Data segment:

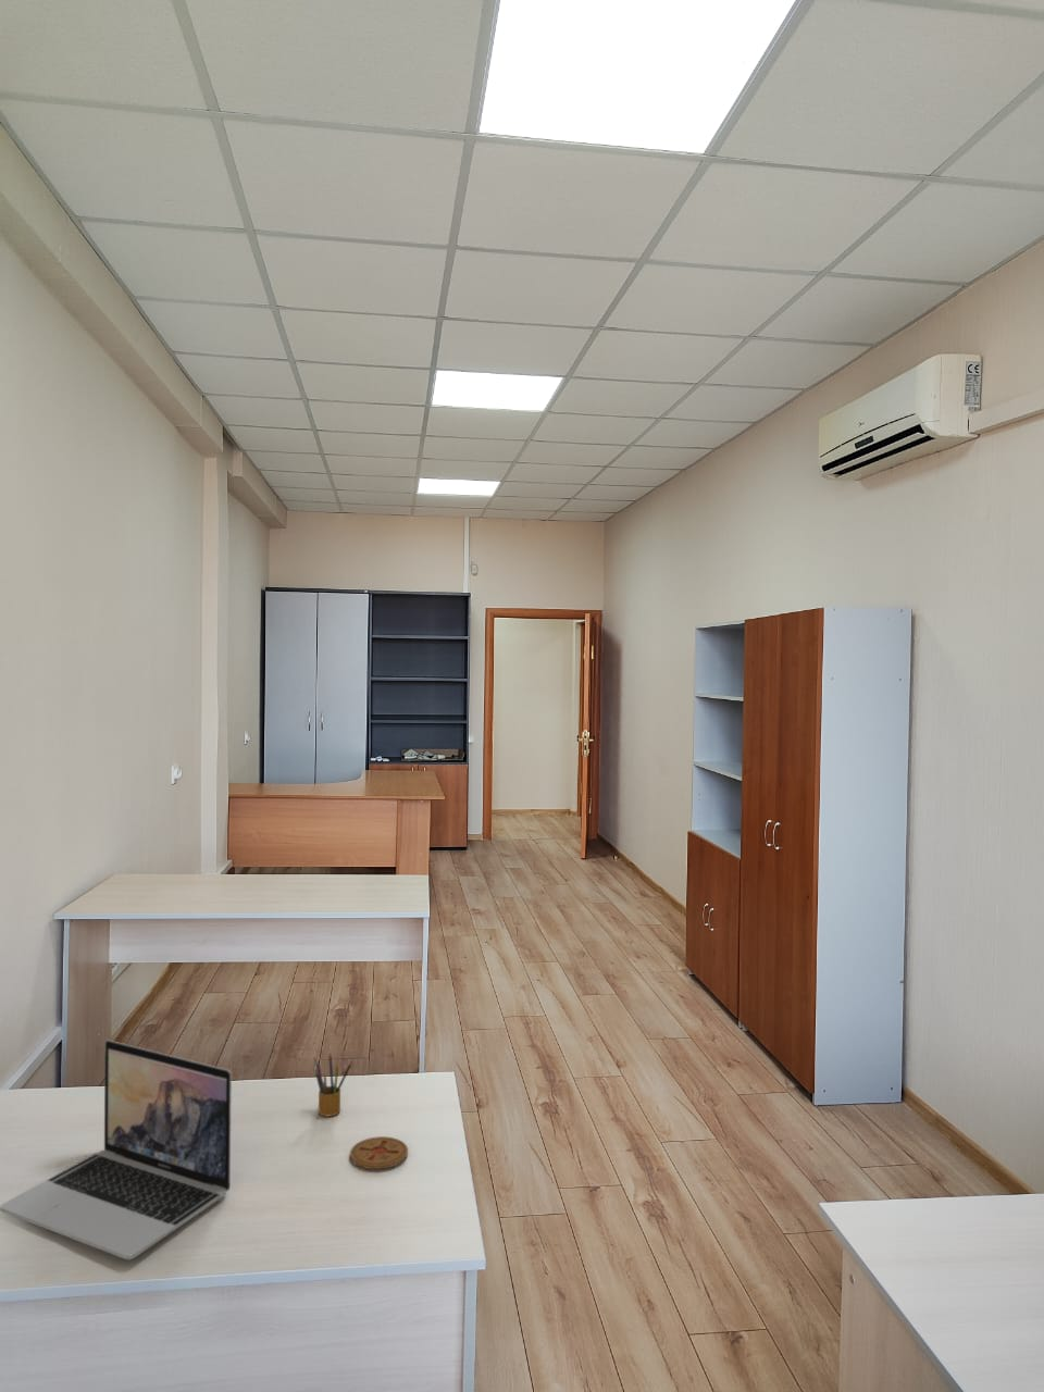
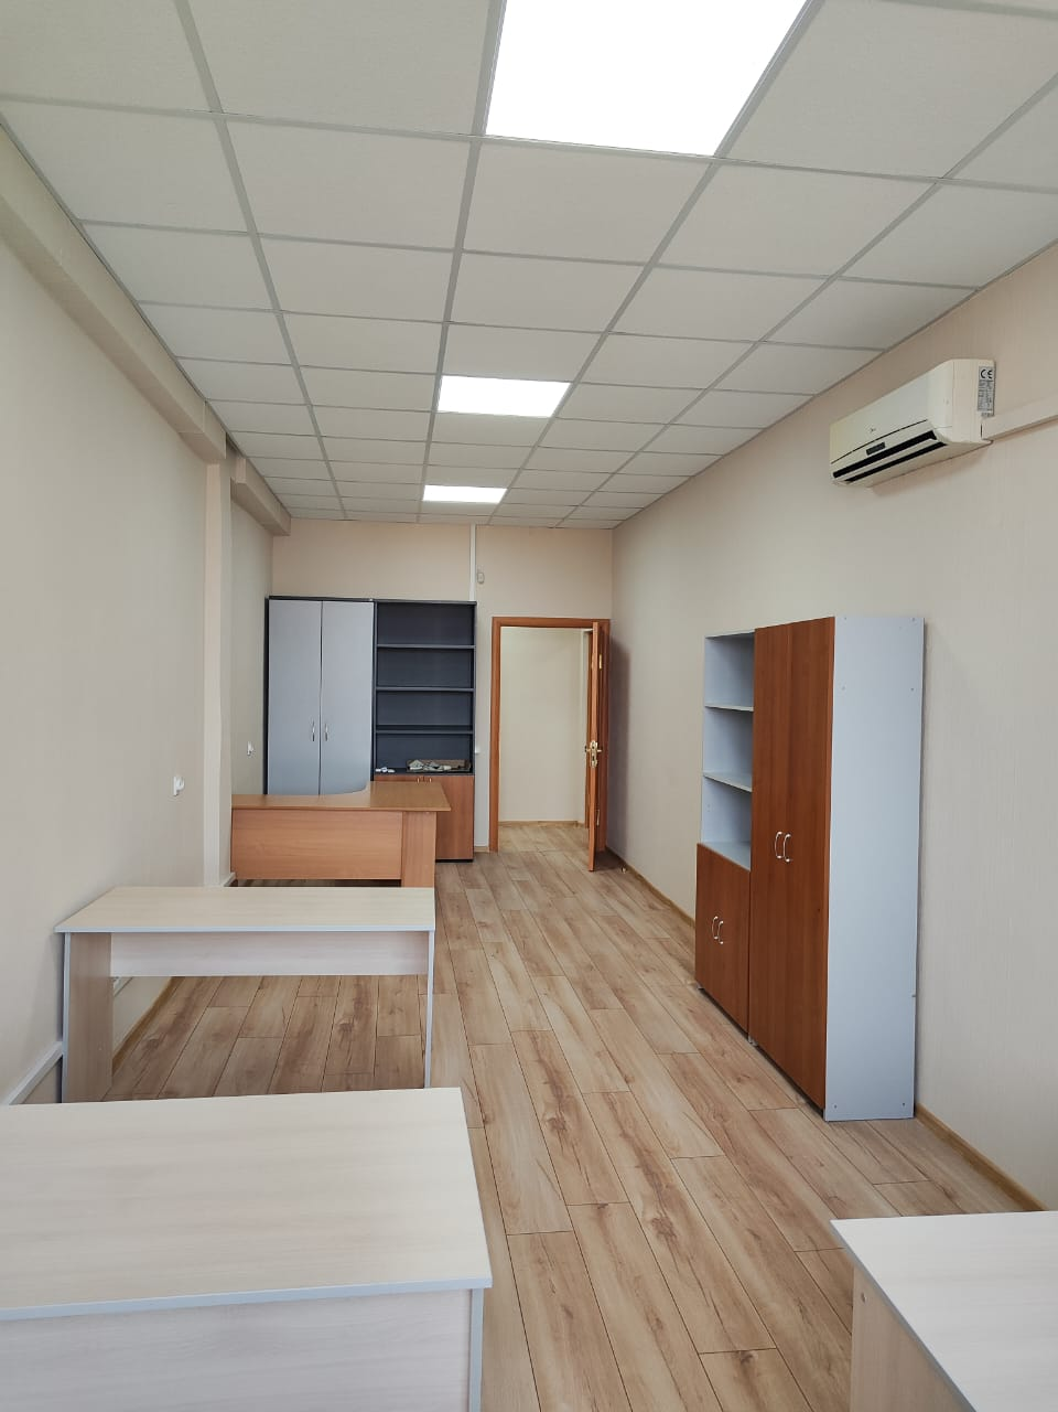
- coaster [349,1136,409,1171]
- pencil box [314,1051,352,1117]
- laptop [0,1040,232,1260]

Work task: Exclude every picture and copy the remaining data exactly.

Your response:
- coaster [349,1136,409,1171]
- pencil box [314,1051,352,1117]
- laptop [0,1040,232,1260]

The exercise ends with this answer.